Medipol Üniversitesi Hastanesinden Psikolog Yasemin Kamalı, çocuklarda zamanında müdahale edilmeyen stresin depresyon, anksiyete ve kaygı bozuklukları ile panik atak gibi ağır tablolara sebep olabileceğini belirtti.
Hastanenin açıklamasında görüşlerine yer verilen Kamalı, stresin sadece yetişkinleri değil, çocukları da olumsuz etkilediğini vurgulayarak, çocukluk ve ergenlik döneminde yaşanan stres ve kaygının, ilerleyen yaşlarda ağır tablolara neden olabildiğini kaydetti.
Çocuklar için çevrelerinden ve ebeveynlerinden aldıkları birçok stres kaynağı bulunduğunu aktaran Kamalı, şu bilgileri verdi:
"Bu stresler, zamanında müdahale edilmezse, sonraki dönemlerde depresyon, anksiyete ve kaygı bozuklukları ile panik atak gibi ağır tablolara sebep olabilir. Bu tablolar yetişkinliğe varmadan çocukluk yaşlarında da ortaya çıkabiliyor. Stresten ve kaygıdan kaynaklı dikkat dağınıklığı, kaygı problemleri, geceleri dişleri gıcırdatma, alt kaçırma problemlerine kadar birçok problemler yaşanabiliyor.
Kaygıyı artıran nedenler yaşa göre değişiklik gösteriyor. Anne sütünden ayrılma dönemi çocuk için bir travmadır. Çünkü çocuk, anne sütünden ayrılmasıyla bireyselleşme dönemine girmiş oluyor. Tuvalet alışkanlığının kazanılması da çocuk için bir stres faktörü. Çocuklarda bu durumu engellemek yerine desteklemek ve teşvik etmek gerekiyor. Bu dönemdeki çocuklarda anne çocuk arasındaki iletişim çok önemli. Sağlıklı bir anne çocuk iletişimi olmadığında çocuk çok fazla duygu iniş çıkışları yaşamaya başlıyor."
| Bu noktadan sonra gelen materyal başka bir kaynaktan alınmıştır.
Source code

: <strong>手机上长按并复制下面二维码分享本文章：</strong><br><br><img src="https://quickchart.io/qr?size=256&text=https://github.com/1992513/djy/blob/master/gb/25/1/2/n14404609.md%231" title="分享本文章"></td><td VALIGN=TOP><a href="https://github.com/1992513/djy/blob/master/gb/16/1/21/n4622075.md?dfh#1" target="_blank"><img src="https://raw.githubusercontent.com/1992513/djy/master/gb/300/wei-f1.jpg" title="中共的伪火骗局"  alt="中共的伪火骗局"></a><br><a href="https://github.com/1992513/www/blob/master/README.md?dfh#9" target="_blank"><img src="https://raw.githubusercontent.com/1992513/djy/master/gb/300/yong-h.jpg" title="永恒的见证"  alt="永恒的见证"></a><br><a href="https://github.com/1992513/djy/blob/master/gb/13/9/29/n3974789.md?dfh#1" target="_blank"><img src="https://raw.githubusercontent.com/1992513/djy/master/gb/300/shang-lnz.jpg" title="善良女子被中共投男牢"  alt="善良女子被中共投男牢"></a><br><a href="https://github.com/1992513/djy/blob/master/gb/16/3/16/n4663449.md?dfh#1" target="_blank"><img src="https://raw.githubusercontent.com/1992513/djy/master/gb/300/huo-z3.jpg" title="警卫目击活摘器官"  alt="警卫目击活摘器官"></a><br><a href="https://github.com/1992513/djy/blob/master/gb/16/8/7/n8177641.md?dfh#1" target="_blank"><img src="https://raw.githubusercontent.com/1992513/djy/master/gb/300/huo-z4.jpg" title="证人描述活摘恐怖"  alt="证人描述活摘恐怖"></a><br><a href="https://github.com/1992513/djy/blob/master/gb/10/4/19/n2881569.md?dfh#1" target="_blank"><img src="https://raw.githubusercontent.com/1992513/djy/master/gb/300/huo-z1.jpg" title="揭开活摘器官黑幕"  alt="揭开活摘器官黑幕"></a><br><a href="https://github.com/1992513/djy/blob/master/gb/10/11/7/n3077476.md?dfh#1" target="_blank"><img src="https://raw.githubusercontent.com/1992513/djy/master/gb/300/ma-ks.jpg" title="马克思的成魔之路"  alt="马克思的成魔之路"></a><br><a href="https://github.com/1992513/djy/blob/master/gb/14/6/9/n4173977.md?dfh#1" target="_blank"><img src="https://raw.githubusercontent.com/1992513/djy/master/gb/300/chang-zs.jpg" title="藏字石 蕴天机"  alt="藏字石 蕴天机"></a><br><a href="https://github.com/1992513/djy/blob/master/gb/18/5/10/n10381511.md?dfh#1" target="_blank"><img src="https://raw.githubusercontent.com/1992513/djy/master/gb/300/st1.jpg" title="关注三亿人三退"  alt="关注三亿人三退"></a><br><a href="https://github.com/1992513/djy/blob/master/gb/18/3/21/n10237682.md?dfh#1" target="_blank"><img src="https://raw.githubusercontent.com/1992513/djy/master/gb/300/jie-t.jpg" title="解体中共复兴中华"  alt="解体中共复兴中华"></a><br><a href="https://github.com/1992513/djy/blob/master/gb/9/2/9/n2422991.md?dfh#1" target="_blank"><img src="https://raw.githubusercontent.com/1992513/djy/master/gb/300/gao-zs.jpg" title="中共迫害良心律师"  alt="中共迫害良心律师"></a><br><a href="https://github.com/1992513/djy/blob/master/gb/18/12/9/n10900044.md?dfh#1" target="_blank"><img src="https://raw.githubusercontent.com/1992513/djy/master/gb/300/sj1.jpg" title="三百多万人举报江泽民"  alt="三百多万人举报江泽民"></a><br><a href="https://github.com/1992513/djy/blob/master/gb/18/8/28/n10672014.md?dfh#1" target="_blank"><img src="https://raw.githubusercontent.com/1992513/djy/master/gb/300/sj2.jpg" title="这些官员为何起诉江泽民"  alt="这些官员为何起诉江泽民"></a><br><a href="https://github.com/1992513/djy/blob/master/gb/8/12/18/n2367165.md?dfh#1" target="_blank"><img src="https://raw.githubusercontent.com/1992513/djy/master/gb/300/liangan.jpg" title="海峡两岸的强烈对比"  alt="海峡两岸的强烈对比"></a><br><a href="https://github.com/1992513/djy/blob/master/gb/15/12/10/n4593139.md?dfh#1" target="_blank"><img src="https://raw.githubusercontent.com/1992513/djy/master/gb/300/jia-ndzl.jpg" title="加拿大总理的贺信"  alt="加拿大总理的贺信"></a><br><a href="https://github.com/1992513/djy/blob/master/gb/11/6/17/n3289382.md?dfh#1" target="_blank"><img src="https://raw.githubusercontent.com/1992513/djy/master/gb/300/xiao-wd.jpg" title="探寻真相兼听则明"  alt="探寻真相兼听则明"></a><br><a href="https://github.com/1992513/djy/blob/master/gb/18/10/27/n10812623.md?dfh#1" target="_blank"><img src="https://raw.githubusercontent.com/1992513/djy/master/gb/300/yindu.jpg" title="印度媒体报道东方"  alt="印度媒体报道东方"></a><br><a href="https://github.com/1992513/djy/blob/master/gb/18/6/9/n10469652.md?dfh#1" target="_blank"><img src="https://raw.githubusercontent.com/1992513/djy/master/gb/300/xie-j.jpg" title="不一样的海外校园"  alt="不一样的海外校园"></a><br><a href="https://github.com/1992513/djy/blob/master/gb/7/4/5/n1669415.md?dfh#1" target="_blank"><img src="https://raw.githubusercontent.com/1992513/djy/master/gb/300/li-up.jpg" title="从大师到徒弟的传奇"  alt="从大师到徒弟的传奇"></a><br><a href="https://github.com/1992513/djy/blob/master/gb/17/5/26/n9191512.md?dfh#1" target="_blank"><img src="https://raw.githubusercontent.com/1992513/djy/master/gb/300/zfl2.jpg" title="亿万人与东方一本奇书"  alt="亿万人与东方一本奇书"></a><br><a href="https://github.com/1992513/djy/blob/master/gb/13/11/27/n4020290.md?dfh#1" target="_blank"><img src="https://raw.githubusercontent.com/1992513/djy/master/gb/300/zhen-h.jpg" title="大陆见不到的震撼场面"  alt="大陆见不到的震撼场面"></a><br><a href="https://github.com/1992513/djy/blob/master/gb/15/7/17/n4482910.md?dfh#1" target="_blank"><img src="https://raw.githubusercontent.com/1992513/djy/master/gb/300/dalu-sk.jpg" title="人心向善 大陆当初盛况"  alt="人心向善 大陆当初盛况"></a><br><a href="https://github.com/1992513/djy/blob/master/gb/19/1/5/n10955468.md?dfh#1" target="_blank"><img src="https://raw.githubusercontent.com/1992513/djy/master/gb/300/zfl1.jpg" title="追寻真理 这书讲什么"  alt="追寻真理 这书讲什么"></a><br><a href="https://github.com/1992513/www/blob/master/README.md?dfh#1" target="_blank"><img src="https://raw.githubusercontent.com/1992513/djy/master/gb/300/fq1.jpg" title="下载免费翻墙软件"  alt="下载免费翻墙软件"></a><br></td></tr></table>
"Sınırsızlık çocukta stres yaratıyor"
Kamalı, çocuklarda stresle başa çıkabilmek için ailelere şu önerilerde bulundu:
"Çocuklarınıza sınır koymaktan çekinmeyin. Çünkü sınır koymak, çocuğu engellemek değildir. Aksine sınır koymak çocuğun kendini güvende hissedebileceği bir alan oluşturmaktır. Sınırsızlık çocukta stres yaratan en büyük faktörlerden biridir."